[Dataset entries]
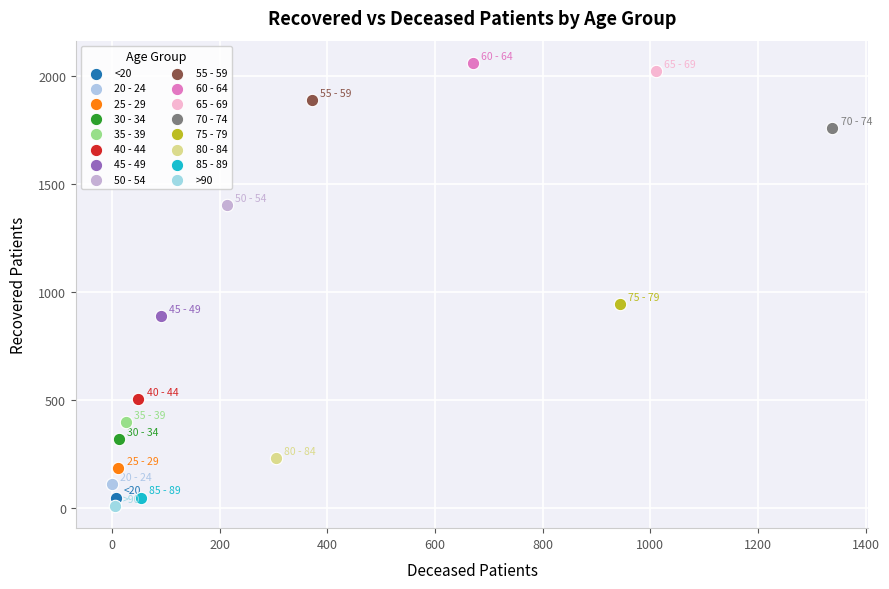

Which series contains the lowest Y value?

>90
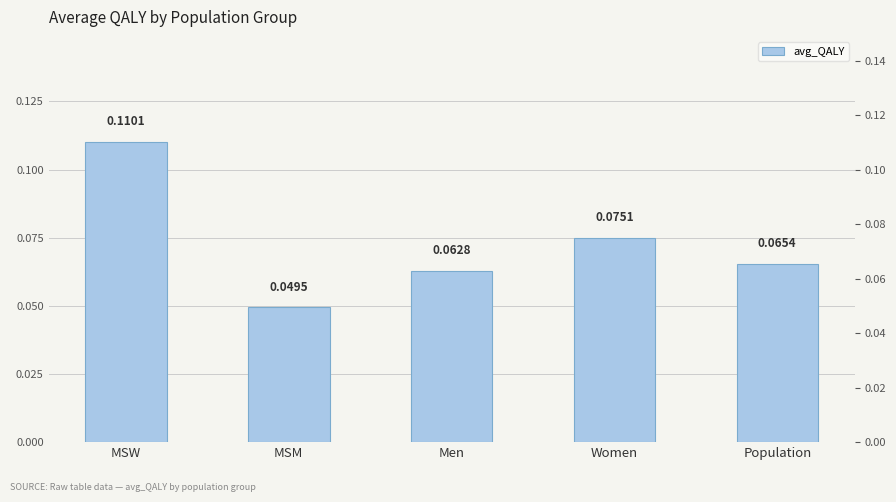

Is it true that the value at MSM is 0.0?

True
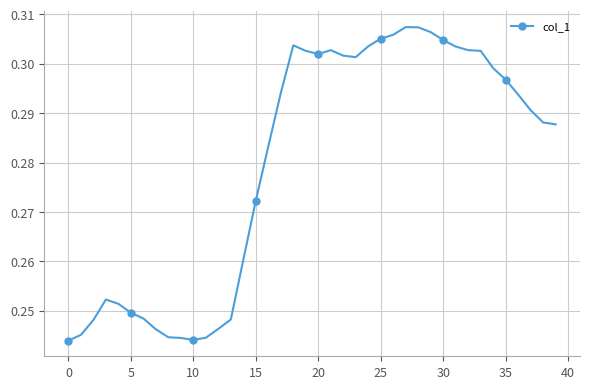

What is the sum of all values?

11.2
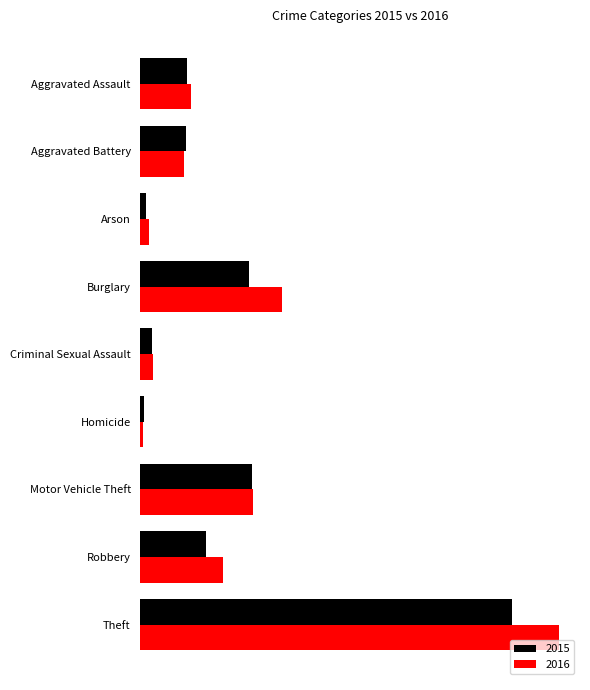

Reading left to right, transcribe all the data shown in this chart.

2015: 110	108	13	254	28	9	261	154	874
2016: 118	102	20	333	30	7	265	194	984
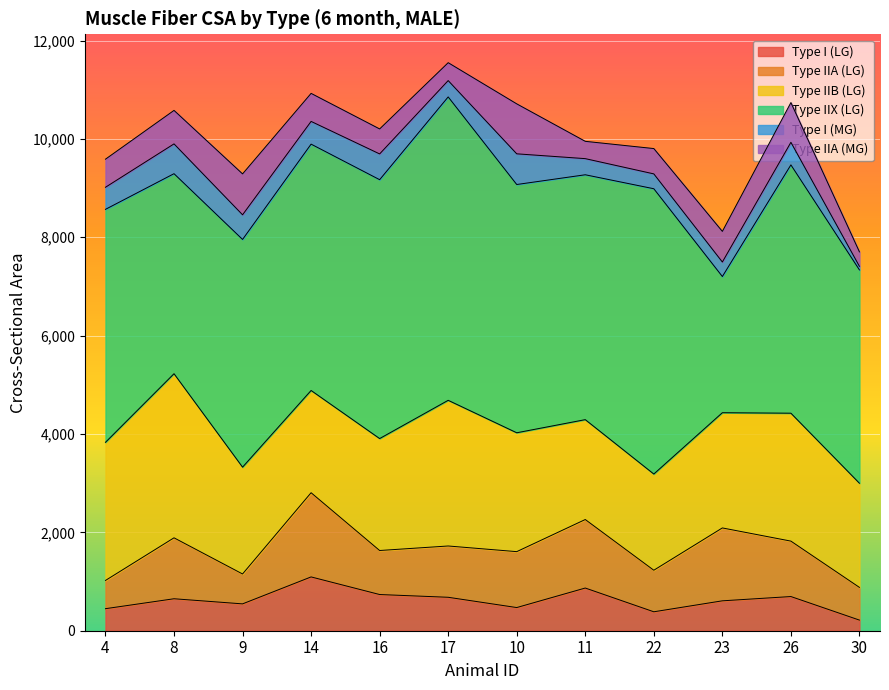

What is the minimum value shown in the chart?

73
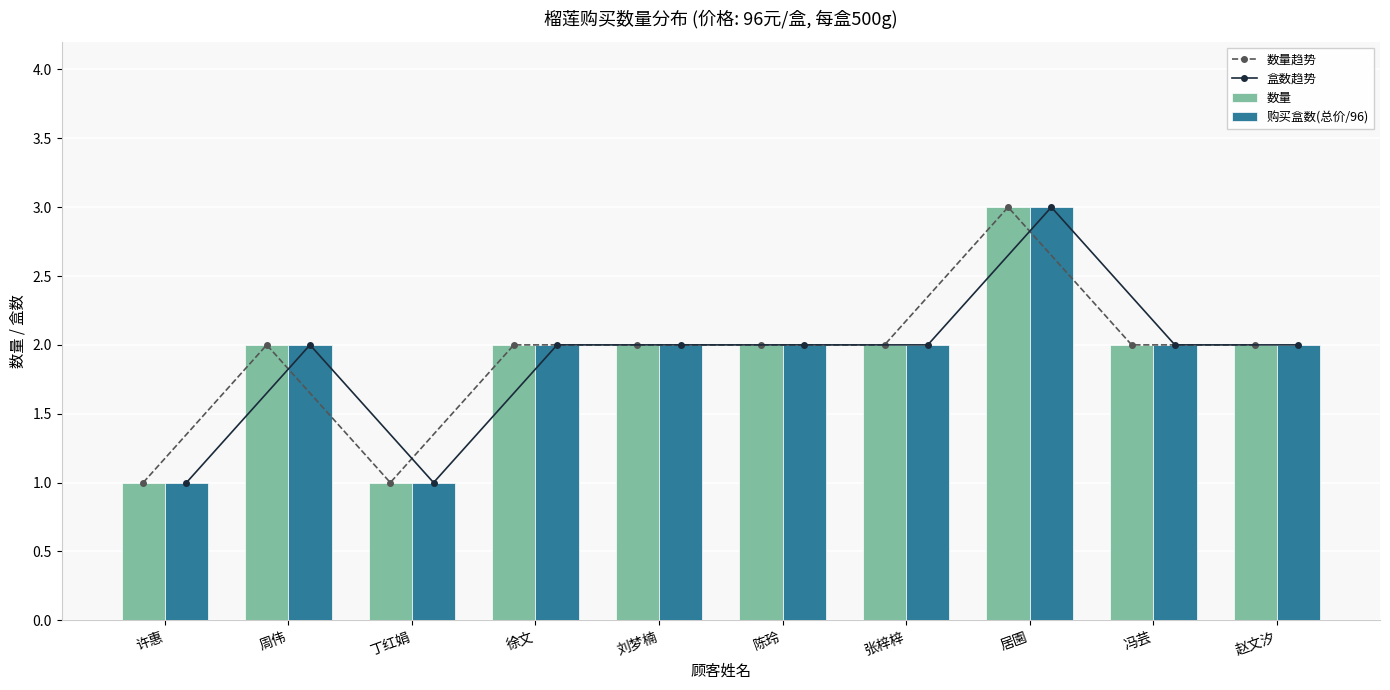

At which category is the sum across all series the highest?

居園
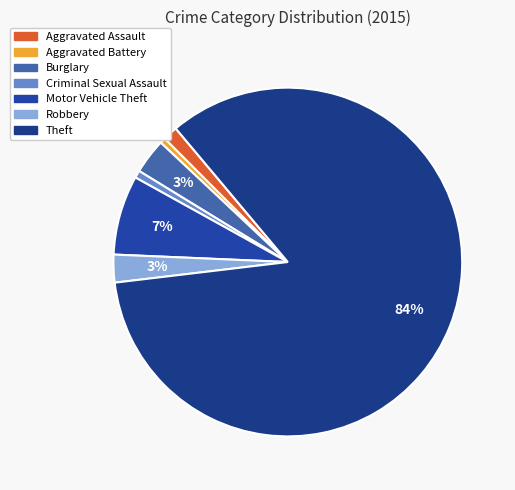

Does any single category account for the majority?

Yes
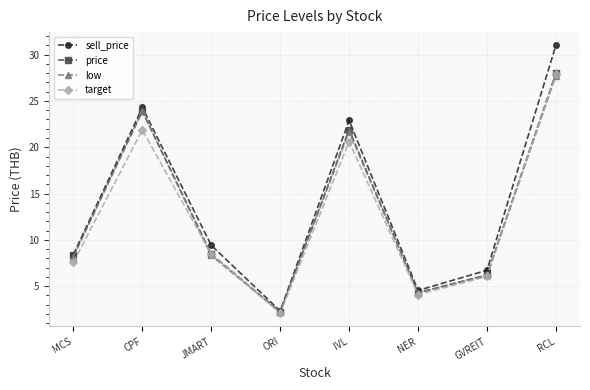

Is it true that sell_price equals 24.3 at CPF?

True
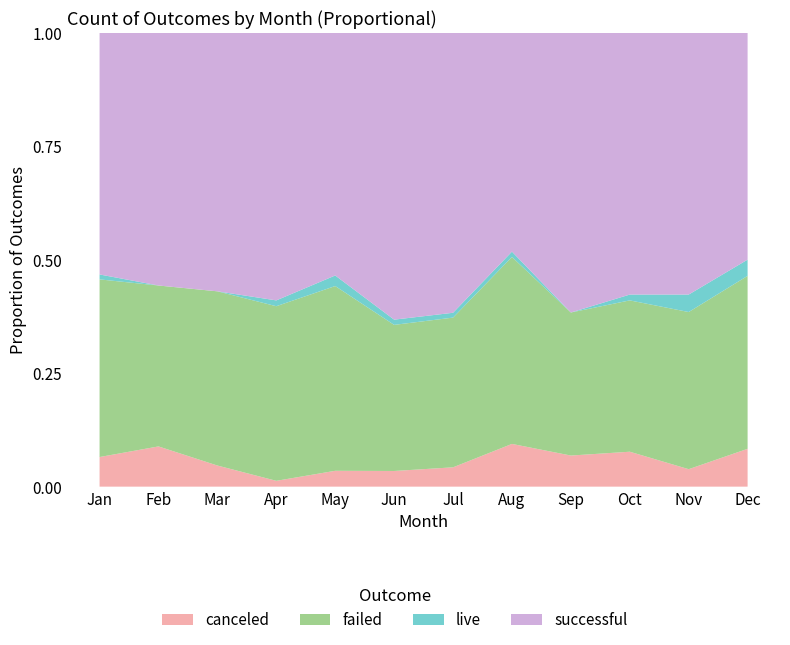

Reading left to right, what are all the values shown in this chart?

canceled: 6	7	4	1	3	3	4	8	5	6	3	7
failed: 36	28	33	30	35	28	31	35	23	26	27	32
live: 1	0	0	1	2	1	1	1	0	1	3	3
successful: 49	44	49	46	46	55	58	41	45	45	45	42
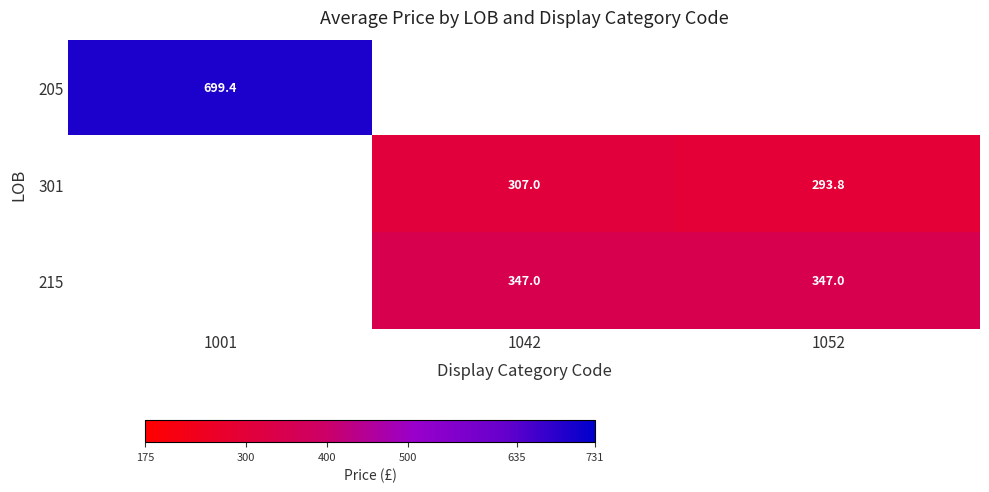

Is it true that 215 equals 231.8 at 1052?

False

- [Exercise description] Can you reproduce the entries word for word, starting at the line containing "Reading left to right, what" and running through the end of the entries, with the pictures left out?

- [Response box]
Reading left to right, what are all the values shown in this chart?

canceled: 6	7	4	1	3	3	4	8	5	6	3	7
failed: 36	28	33	30	35	28	31	35	23	26	27	32
live: 1	0	0	1	2	1	1	1	0	1	3	3
successful: 49	44	49	46	46	55	58	41	45	45	45	42

Is it true that 215 equals 231.8 at 1052?

False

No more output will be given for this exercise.